Reputation: 3
So, I have a panda dataframe which has a column with the data and time and another column with a float value. now I want to take an average of the values in the second column if the date is the same irrespective of the time and want to display just one value for that date. can anyone help with that?
E.g-
**1st row**- Column A - '2018-12-08 04:51:58', Column B- '3', Column C- '4'
**2nd row**- Column A - '2018-12-08 04:51:49', Column B- '2', Column C- '3'
**3rd row**- Column A - '2018-12-08 04:51:57', Column B- '1', Column C- '2'
The output that I want is :
Column A- '2018-12-08', Column B- '2', Column C- '3'
P.S the dtype
for column A is datetime64[ns]
, and i have over 3k rows with different datetime and values
Can anyone help with that?
Upvotes: 0
Views: 60
Reputation: 75100
EDIT As you say your dataframe is datetime64[ns]
, something like:
date C
0 2018-09-14 00:00:00 4
1 2018-09-14 00:10:00 3
2 2018-09-14 01:10:00 2`
use:
df.groupby(df['date'].dt.date).mean().reset_index()
or :
df.groupby(df['date'].dt.floor('d')).mean().reset_index()
Output:
date C
0 2018-09-14 3
For getting the sum and dividing by 2:
df.groupby(df['date'].dt.date).apply(lambda x : x['C'].sum()/2).reset_index().rename(columns={0:'new'})
or (one more method which i just found)
df.groupby(df['date'].dt.floor('d')).apply(lambda x : x['C'].sum()/2).reset_index().rename(columns={0:'new'})
Output:
date new
0 2018-09-14 4.5
Upvotes: 1
━━━━━━━━━━━━━━━━━━━━━━━━━━━━━━
Exercise requirements ▸
**a)** Answer these questions from the thread, one per line:
(i) What dtype does the asker give for column A?
(ii) How many rows does the asker say the dataframe has?
(iii) What value appears in the "new" column of the last output?
**b)** Duplicate the part of the thread starting at "Reputation: 3" and ending at "date. can anyone help with that?".
The rows that come after this thread have nothing to do with what is asked here.

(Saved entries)
━━━━━━━━━━━━━━━━━━━━━━━━━━━━━━
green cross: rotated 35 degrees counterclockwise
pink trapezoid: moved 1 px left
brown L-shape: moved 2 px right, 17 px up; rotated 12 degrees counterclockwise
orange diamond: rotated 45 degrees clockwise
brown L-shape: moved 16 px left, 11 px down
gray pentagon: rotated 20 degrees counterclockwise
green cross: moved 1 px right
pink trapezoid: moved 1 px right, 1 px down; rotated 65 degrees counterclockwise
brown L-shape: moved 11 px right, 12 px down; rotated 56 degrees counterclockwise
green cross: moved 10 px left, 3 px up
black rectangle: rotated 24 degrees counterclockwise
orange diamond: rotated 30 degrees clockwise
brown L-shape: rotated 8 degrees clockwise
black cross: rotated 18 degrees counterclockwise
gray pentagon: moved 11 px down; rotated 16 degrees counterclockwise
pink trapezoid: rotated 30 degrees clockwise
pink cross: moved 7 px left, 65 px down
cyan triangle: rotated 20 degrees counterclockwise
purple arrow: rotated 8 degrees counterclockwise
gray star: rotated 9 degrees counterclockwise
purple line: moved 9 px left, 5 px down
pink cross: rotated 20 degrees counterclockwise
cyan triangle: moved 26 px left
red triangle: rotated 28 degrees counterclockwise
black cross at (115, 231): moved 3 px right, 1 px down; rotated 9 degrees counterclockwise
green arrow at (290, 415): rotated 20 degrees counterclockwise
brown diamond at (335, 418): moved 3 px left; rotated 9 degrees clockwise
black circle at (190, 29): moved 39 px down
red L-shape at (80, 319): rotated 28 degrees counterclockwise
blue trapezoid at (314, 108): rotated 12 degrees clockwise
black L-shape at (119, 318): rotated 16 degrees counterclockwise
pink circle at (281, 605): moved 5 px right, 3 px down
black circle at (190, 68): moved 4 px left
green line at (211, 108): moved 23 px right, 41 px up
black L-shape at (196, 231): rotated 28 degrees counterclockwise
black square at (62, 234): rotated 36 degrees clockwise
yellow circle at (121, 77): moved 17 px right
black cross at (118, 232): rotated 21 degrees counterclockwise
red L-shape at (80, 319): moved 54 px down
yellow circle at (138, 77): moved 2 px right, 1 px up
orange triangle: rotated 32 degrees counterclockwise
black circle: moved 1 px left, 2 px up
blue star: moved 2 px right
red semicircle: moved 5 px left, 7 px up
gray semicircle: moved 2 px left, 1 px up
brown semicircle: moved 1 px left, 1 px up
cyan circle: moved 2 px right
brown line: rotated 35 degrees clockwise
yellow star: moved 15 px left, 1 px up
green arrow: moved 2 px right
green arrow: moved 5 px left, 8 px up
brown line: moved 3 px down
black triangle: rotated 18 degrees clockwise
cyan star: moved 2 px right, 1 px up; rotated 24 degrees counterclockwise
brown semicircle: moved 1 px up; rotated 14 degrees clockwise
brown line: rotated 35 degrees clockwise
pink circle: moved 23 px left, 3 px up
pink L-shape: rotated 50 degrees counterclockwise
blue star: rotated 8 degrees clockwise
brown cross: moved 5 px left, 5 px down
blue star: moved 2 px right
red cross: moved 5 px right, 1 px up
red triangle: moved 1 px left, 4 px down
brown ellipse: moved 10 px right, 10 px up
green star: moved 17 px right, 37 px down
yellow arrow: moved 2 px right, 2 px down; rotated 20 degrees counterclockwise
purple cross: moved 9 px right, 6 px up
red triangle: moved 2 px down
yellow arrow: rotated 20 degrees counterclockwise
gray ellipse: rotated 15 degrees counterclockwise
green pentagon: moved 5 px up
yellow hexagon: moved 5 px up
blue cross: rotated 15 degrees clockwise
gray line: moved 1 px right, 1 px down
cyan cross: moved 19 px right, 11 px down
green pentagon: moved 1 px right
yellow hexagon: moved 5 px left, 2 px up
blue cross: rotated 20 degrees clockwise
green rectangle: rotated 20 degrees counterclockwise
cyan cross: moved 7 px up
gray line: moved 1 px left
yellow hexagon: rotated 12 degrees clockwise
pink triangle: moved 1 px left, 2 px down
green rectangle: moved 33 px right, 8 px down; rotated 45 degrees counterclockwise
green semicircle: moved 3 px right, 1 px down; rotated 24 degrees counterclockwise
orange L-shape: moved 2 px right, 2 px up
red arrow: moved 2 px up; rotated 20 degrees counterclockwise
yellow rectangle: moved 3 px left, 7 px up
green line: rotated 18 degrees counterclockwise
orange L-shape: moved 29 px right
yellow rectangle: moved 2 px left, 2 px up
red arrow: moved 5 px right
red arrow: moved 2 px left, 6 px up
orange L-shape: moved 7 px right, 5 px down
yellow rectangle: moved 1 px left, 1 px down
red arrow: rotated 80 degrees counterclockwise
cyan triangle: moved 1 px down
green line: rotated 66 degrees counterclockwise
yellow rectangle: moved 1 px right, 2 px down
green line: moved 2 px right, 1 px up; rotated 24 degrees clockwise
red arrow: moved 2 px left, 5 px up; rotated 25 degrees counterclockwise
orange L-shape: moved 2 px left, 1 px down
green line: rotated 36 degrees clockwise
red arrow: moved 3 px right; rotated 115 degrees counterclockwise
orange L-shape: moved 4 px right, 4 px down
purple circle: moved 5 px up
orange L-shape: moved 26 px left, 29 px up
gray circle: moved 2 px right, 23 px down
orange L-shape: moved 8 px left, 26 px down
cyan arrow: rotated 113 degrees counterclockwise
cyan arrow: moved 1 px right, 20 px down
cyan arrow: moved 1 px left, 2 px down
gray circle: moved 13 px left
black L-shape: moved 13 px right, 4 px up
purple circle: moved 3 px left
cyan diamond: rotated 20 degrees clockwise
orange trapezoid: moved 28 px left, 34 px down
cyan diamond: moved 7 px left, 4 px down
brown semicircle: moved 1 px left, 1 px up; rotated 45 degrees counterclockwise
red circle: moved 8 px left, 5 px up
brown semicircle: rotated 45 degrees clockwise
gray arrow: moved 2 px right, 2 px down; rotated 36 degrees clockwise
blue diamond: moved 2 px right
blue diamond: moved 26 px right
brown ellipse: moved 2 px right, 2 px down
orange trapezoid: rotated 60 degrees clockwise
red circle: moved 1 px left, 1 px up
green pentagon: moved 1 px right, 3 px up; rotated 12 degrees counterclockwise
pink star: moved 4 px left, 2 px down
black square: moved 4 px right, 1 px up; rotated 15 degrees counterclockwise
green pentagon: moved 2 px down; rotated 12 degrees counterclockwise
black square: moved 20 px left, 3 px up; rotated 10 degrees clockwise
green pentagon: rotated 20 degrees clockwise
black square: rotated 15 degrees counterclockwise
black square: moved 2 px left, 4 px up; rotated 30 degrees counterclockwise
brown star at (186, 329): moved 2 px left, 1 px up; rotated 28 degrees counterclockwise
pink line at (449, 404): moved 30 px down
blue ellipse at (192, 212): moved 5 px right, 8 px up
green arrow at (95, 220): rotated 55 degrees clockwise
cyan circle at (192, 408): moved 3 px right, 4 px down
━━━━━━━━━━━━━━━━━━━━━━━━━━━━━━
Answers provided ▸
**a)**
(i) datetime64[ns]
(ii) Over 3k
(iii) 4.5

**b)**
Reputation: 3
So, I have a panda dataframe which has a column with the data and time and another column with a float value. now I want to take an average of the values in the second column if the date is the same irrespective of the time and want to display just one value for that date. can anyone help with that?